Lake DeSmet salmon growing quicker than predicted
Yes – you heard right - a new species was added to Lake DeSmet. About 40,000 fingerling kokanee (3 -4 inches) were stocked in April 2019. Kokanee are landlocked sockeye salmon that live mostly off shore in lakes and filter feed in the water column on small crustaceans called zooplankton. These zooplankton are at the base of the food chain and eat phytoplankton or algae that live in the open water.

Biologists surveyed zooplankton densities over the summer and the numbers indicated the kokanee should grow well. In fact, two kokanee that were 7 inches long, fat, and sassy showed up during our fall gill net survey! They were not expected to be large enough for capture with the nets until spring 2020. It was a great sign that good things are to come.

The rainbow trout fishery at Lake DeSmet continues to struggle. Gill net catch rates remained low in 2019, aligned with a steady downward trend since 2016. The eagle lake strain of rainbow trout was very popular at DeSmet for decades, particularly with shore anglers because they were known for running the shoreline in the spring.

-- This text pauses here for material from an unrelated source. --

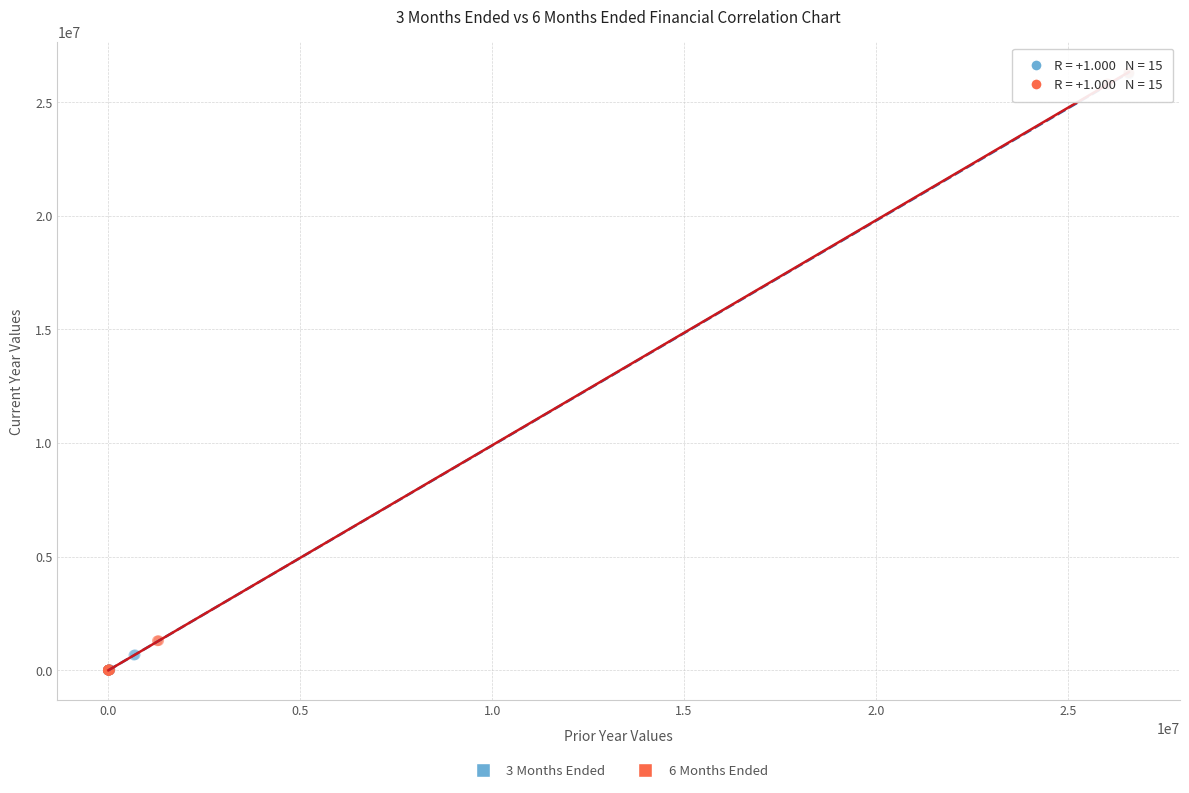

Which series has the largest Y range (max minus min)?

6 Months Ended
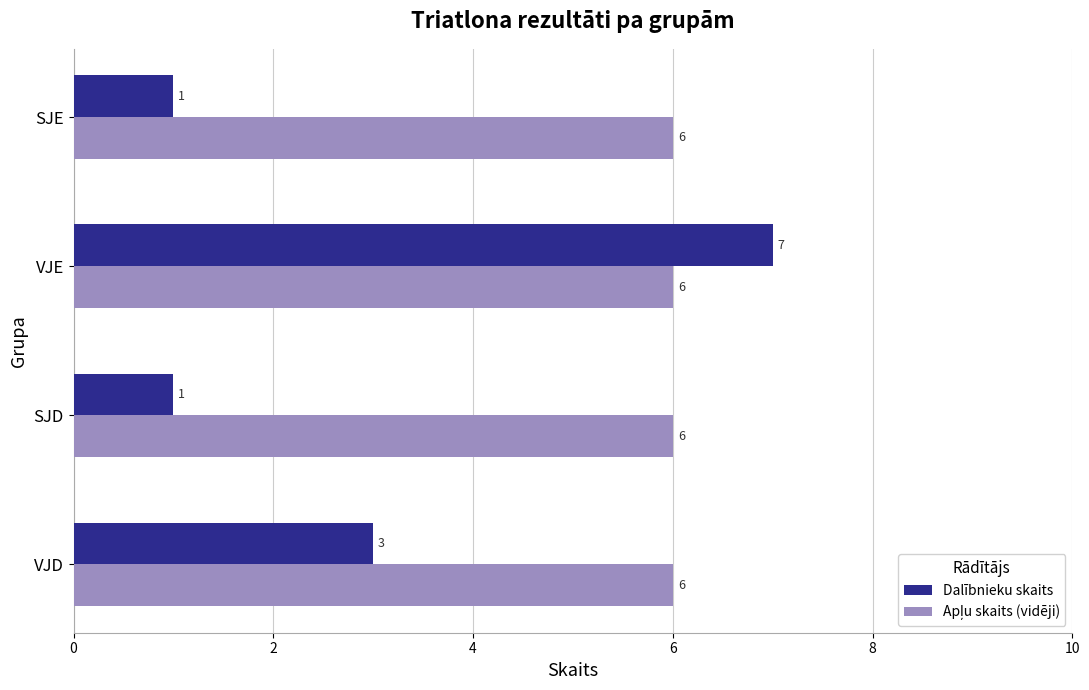

True or false: Dalībnieku skaits has a value of 3 at VJD.

True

Game and Fish has been marking Eagle Lake rainbows before they are stocked and have seen very, very few of them during our gill net surveys. In addition, only a single eagle lake rainbow was observed when 425 anglers were interviewed during a creel survey in 2019. Most of the rainbow trout caught at DeSmet now are “fall strain,” which were bred to spawn in a hatchery during the fall. Fall rainbows are performing better but not good enough yet to bring the fishery back to the glory days.

Big walleye, lake trout and brown trout are still common at Lake DeSmet. Although these fish challenge the rainbow trout fishery, they provide excellent opportunities for a trophy fish!